Comment appeler les Roms ?

Selon le professeur Liégeois, les Roms sont présents en Europe depuis au moins mille ans, venus d’Inde, et en France, leur présence est attestée par des documents à partir de1419. Ils sont nommés par une multiplicité d’appellatifs : Roms, Tsiganes, manouches, romanichels, gens du voyage, Bohémiens (à cause d’une lettre de recommandation d’un roi de Bohême de la Maison de Luxembourg), Egyptiens, d’où vient aussi le terme de Gitans.

Deux termes sont légitimes selon le conférencier pour désigner les Roms: le terme de Roms, pour des raisons politiques, puisque la grande fédération qui les réunit depuis 1978 et qui s’est elle-même appelée Union Romani Internationale (URI), et le terme de Tsiganes, qui a une légitimité sociologique.

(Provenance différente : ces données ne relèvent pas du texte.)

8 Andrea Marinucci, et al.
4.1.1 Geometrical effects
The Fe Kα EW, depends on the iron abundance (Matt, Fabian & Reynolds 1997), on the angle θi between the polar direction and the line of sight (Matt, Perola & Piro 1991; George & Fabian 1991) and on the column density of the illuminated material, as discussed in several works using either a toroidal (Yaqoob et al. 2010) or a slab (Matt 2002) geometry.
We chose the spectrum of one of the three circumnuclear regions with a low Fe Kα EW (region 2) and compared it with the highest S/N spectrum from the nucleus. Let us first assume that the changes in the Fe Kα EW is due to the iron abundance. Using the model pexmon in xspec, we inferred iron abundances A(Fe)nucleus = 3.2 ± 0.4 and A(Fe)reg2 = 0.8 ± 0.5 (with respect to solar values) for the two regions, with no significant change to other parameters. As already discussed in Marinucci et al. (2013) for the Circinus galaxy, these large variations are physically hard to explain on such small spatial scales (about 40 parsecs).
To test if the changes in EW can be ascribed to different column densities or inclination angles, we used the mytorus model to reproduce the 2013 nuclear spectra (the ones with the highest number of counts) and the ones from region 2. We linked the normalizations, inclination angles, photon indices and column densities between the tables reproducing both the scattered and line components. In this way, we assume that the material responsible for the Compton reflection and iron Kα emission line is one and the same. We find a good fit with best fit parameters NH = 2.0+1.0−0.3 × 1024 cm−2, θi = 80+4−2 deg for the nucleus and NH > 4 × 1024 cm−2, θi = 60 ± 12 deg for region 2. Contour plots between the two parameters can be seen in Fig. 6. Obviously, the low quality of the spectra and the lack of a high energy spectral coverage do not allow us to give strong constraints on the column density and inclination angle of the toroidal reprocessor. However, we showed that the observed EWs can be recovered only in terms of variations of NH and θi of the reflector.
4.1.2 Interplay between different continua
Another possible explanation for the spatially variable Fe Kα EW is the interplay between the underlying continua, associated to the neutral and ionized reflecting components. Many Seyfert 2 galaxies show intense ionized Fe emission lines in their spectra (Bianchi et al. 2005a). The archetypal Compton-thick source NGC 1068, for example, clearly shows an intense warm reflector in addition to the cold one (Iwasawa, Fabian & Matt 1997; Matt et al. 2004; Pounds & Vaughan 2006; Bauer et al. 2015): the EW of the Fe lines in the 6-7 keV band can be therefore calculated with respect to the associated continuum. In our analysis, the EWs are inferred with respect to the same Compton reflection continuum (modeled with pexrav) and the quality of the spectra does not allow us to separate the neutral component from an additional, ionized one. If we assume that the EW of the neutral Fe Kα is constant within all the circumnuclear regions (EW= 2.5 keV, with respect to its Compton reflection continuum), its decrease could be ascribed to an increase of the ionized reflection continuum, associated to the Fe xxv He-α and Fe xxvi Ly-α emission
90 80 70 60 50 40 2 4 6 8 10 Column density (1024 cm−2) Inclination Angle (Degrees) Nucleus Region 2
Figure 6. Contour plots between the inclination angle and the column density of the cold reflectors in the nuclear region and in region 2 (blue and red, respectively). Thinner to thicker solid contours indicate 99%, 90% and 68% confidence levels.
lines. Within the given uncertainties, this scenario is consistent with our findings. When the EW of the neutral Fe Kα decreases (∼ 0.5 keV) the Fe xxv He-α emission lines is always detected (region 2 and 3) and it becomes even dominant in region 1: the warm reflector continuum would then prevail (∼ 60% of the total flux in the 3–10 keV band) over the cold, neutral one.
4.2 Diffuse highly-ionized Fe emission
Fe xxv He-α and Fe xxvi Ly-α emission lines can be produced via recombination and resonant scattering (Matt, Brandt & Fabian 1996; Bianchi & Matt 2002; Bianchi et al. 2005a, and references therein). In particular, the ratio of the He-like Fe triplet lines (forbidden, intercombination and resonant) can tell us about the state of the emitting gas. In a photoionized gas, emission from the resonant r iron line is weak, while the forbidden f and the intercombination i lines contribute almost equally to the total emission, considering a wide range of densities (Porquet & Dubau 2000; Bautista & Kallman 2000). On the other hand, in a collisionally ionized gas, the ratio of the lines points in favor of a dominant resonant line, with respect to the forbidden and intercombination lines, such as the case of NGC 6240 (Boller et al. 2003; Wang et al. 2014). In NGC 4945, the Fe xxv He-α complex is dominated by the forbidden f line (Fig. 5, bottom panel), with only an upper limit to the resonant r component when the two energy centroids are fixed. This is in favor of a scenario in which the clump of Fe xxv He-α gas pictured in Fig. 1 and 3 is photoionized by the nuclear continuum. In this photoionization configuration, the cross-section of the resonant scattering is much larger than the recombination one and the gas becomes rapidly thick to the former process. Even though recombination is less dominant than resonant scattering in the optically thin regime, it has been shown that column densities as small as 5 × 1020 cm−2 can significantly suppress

Le recours au terme de "Zigeuner" en langue allemande est par contre pour Liégeois "impossible" » depuis que les Roms ont été obligés dans un premier temps par les nazis de coller un "Z" sur leur vêtement avant d’être déportés et exterminés dans les camps de concentrations, comme le furent aussi, selon Liégeois 200 Roms déportés du Luxembourg en 1943, et dont aucun ne serait revenu. Idem pour la Roumanie, où le mot "Zigeuner" désignait entre le 13e et le 18e siècle en Valachie et en Moldavie les Roms réduits en esclavage.

Mobilité subie plus que voulue

La mobilité des Roms est selon Jean-Pierre Liégeois d’abord une mobilité subie. Il a cité l’exemple des Roms britanniques déportés en Australie et des Roms portugais déportés dans les colonies africaines. Le dernier exemple est pour lui le sort des Roms du Kosovo qui fuient un milieu où les Albanais leur sont très hostiles. Ce qui pousse en général les Roms à bouger, quand ils ne font pas partie du paysage traditionnel d’une région, et dans ce cas leur mobilité est plutôt réduite et emprunte des itinéraires séculaires, comme encore aujourd’hui dans certains cantons du Massif central français, c’est la recherche de lieux où l’accueil serait meilleur. Or, "on les rend responsables des situations dont ils sont les victimes".

Démographie, culture et mouvement politique rom

Questions chiffres démographiques, Jean-Pierre Liégeois a insisté sur le fait que les Roms et les Tsiganes constituent une population de 10 à 12 millions de personnes, qu’ils sont pour la plupart des citoyens de l’UE, que leur une population est plus importante que celle de plus de la moitié des Etats membres de l’UE.

Reste que souvent, les Roms, pour éviter d’être stigmatisés,  "se rendent invisibles" au cours des recensements. Là où ils sont visiblement plus de 500 000, Liégeois fait remarquer qu’ils n’apparaissent dans les chiffres officiels qu’avec 80 000 personnes: Cela a pour conséquence que l’Etat en question ne mettra à disposition pour les programmes en leur faveur que des crédits pour 80 000 au lieu de 500 000 personnes.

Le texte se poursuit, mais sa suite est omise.